Janko Roettgers published an article “Netflix exec: HBO would have many more customers if it sold online-only subscriptions” earlier this week on GigaOM in response to David Wells’ (CFO of Netflix) statement at a Goldman Sachs conference that HBO should be more like Netflix (read: direct to consumer) to grow. Frankly, it’s not that simple and, coming on the heels of Netflix’s recent original programming award wins, this smells a little like a PR play for Netflix to draw a comparison with HBO, especially as Well’s made another comment (unmentioned in the GigaOM article, but reported by Cynopsis) at the same conference that “We [Netflix] would love… to be available via the existing device in the home, which is the set-top box.”
Netflix doesn’t have the legacy business model (or related nuances) to consider in making such a broad statement, whereas HBO has an established and profitable revenue model, one which offering subscriptions over the Internet would, at a minimum, disrupt. Not something to do lightly.
HBO’s stance of having “no plans to sell subscriptions directly over the Internet,” it’s at least partially posturing due to the MSOs having anticipated content owner’s potential desire to go direct to consumers in their carriage agreements. Most current agreements have “most favored nation” clauses that, in short, mean MSOs don’t have to pay the network more per subscriber than any other outlet they offer their service on.
Considering Netflix subscriptions hover at around $8 a month, that would be considerable lost revenue for any premium cable network. For a network like HBO, this means that they would have to immediately exceed their current subscriber base just to match their current revenue. Unless HBO were taking on significant water in their current model, there’s little immediate incentive for HBO to take the risk.
MSO deals also allow the stronger network brands to negotiate carriage for sister and child networks, something that may very well get lost in an online / direct model.

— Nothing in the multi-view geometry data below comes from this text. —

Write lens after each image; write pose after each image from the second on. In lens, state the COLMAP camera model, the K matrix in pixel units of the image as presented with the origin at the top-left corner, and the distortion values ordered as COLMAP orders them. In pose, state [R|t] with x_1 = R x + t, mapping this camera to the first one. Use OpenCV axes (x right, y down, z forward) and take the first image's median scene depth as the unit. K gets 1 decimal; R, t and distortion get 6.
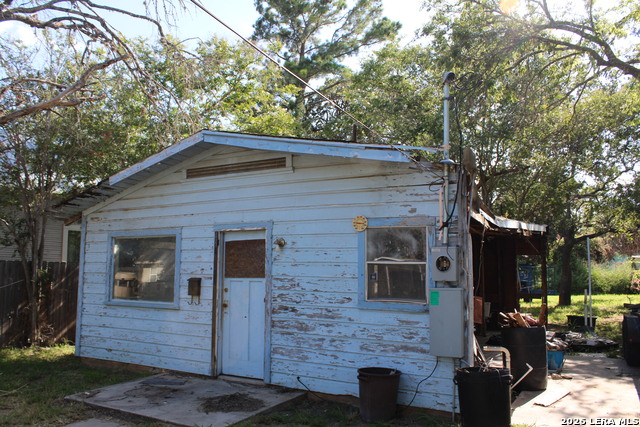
lens RADIAL K [[552.8, 0, 320.0], [0, 552.8, 213.5], [0, 0, 1]] dist [-0.158680, 0.132674]
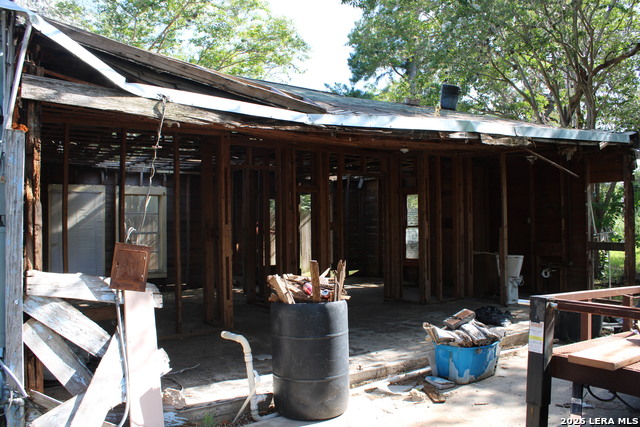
lens RADIAL K [[552.8, 0, 320.0], [0, 552.8, 213.5], [0, 0, 1]] dist [-0.158680, 0.132674]
pose [[0.911717, -0.023260, -0.410159, 0.672185], [0.058909, 0.995480, 0.074492, 0.086440], [0.406572, -0.092077, 0.908967, 0.544910]]
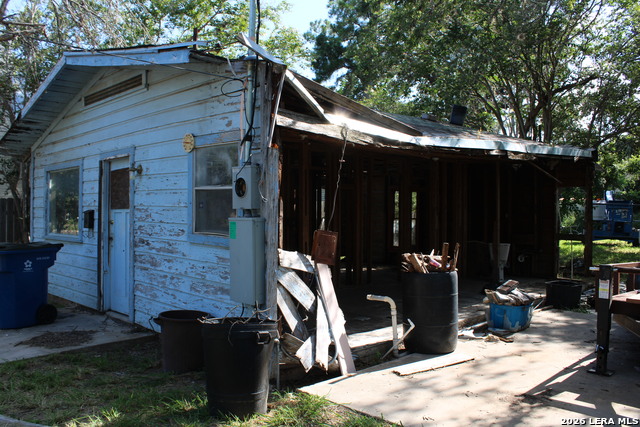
lens RADIAL K [[552.8, 0, 320.0], [0, 552.8, 213.5], [0, 0, 1]] dist [-0.158680, 0.132674]
pose [[0.965361, 0.000934, -0.260916, 0.467998], [0.026134, 0.994619, 0.100251, 0.045149], [0.259606, -0.103597, 0.960142, 0.222389]]
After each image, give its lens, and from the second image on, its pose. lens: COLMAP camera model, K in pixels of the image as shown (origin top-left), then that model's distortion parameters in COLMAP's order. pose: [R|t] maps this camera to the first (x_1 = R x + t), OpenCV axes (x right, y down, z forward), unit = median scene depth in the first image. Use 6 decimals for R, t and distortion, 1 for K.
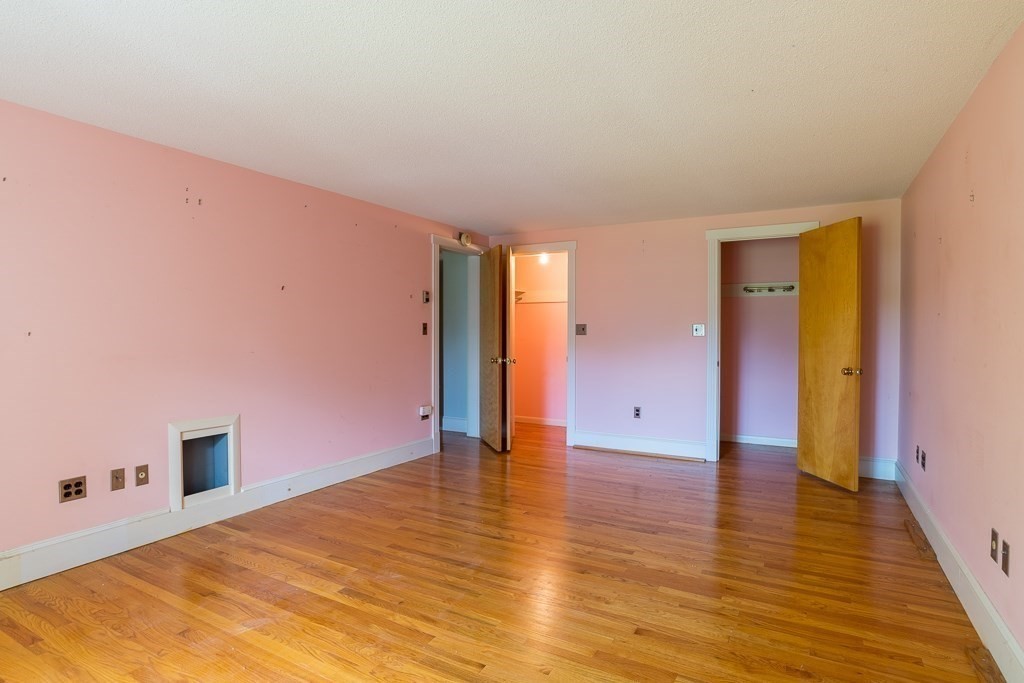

And for networks with advertising, it’s even more complicated because, if they don’t hit their subscription numbers, they negatively impact both of their primary revenue streams, subscription and advertising.
HBO is already on the forefront of TVE with HBOGo and MAXGo, both as apps / services and via their on deck positions on products like Apple TV. From a consumer standpoint, a direct offering give that an online subscriber online access, but they now have to stream to their television (Apple TV, Roku, etc.) because if MSOs aren’t making any revenue on the subscription, they certainly aren’t delivering it via cable or satellite.
Meanwhile, HBO is no doubt learning a ton about the consumption habits of HBOGo and MAXGo users without having put all their proverbial eggs in that basket. Trend data they have at this point in time however is short-term (e.g the binge-viewing and non-linear programming options that Netflix thrives on), and they may not have a large enough sample set across generational demographics to make an informed decision on David Wells’ suggestion.
We will see the day in the not too distant future where networks become unbundled offerings, whether it’s an evolution of MSO offerings, networks taking the Internet plunge and going direct or some TBD hybrid. For now, HBO seems to be striking the right balance.